LNG adds a complication to the traditional natural gas market pricing scheme. A greater reliance on LNG could mean a large increase in costs because the United States would be forced to compete for supplies with Europe and Asia.
LNG is the fastest growing sector of the global hydrocarbon business and is expected to grow 5 percent a year until 2030, reaching about 16 percent of the world's natural gas market, according to Exxon Mobil Corp. Royal Dutch Shell PLC and Total SA estimate it is growing at 10 percent a year.
Most of the demand is from Asia and Europe, which rely more on LNG and often pay higher prices than U.S. markets.
U.S. natural gas prices offer a base that LNG producers can expect in the United States, which has significant storage capacity for gas when demand is low.

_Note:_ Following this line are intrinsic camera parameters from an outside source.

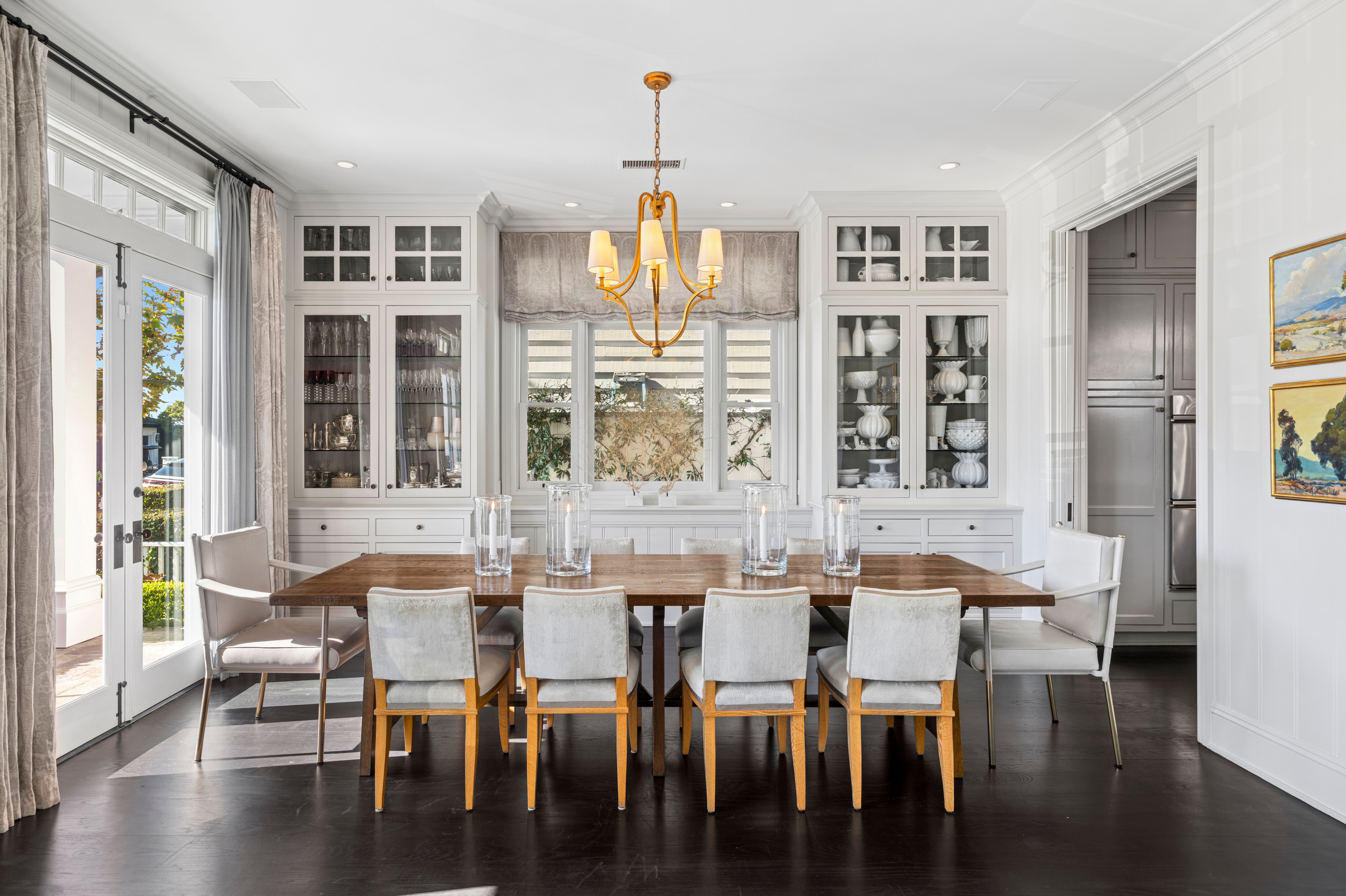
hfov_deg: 84.0
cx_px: 673
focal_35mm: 20
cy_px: 448
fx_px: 747
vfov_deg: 61.9
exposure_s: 1/40
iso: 200
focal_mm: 20
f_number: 8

As a result, U.S. markets are committed only to short-term contracts with LNG suppliers -- a structure that could expose the United States to supply shortages and price jumps if the country becomes too dependent on LNG.
"As price chasers, uncommitted supplies of LNG introduce a whole new dynamic to fuel price analysis," the consulting firm Global Energy Decisions said in a report.
LNG's tendency to drift toward higher prices has led to decreased U.S. imports after initial higher expectations. LNG imports hit 600 billion cubic feet in 2004, falling to around 550 billion cubic feet in 2005 and even lower in 2006. Imports were strong last year, reaching a record 771 billion cubic feet, but they fell dramatically last winter as demand in Europe and Asia jumped sharply and are expected to decrease by 12 percent this year, according to EIA.
Cambridge Energy Research Associates (CERA) recently issued an analysis cutting expected 2008 LNG imports from 3.2 billion cubic feet per day to 2.6 billion cubic feet per day because of overseas demand and realized time to full production capacity for new facilities. The firm expects U.S. imports to reach 5 trillion cubic feet by 2015, while the Energy Department's EIA predicts 2 trillion cubic feet in the same period.
LNG's volatile market dynamics are not helping make its case in Oregon, where many worry about disturbing the environment for a finicky fuel supply.
And environmentalists say this forecast of a dramatic rise in natural gas use based on carbon-emission caps is not a foregone conclusion.
"There is such a huge energy efficiency resource we need to take advantage of ... focusing on off-the-shelf [green] technologies and those we can see," said Jim Presswood, an energy lobbyist with the Natural Resources Defense Council. While natural gas must be part of the U.S. fuel mix for the foreseeable future, he said, the country does not need to rely heavily on it even in the short term.
Environmentalists also say carbon emissions associated with LNG transportation and regasification must be considered in any climate calculations, although even including that would still keep it far ahead of coal's emissions.
Kulongoski has said he does not want LNG terminals that aren't needed to meet the state's energy demands. The Oregon Energy Department has determined that one terminal would meet the state's future needs, with any additional gas being sent to California.
The governor wrote to FERC in February, requesting it to hold off reviewing the three terminal license applications until it has analyzed Oregon's need for LNG or how many terminals would be required to fulfill future demand.
"The approach of approving far more facilities than will ever be built is unacceptable to me," Kulongoski wrote. "Facilities like LNG terminals, which have the potential for significant environmental impact should only proceed if it is determined that natural gas is needed and after a comprehensive review that determines both environmental and market objectives are met."
Oregon Democratic Sen. Ron Wyden took aim at FERC authority over LNG terminal-siting this week, introducing legislation aimed at repealing the agency's siting authority. This is not the first effort to repeal FERC's siting power; other efforts have failed.
For his part, Kulongoski is threatening to stop terminals he believes are unnecessary by going to court or using permitting authority given the state under federal water and air pollution laws and the Coastal Zone Management Act -- methods tried by other states (see sidebar).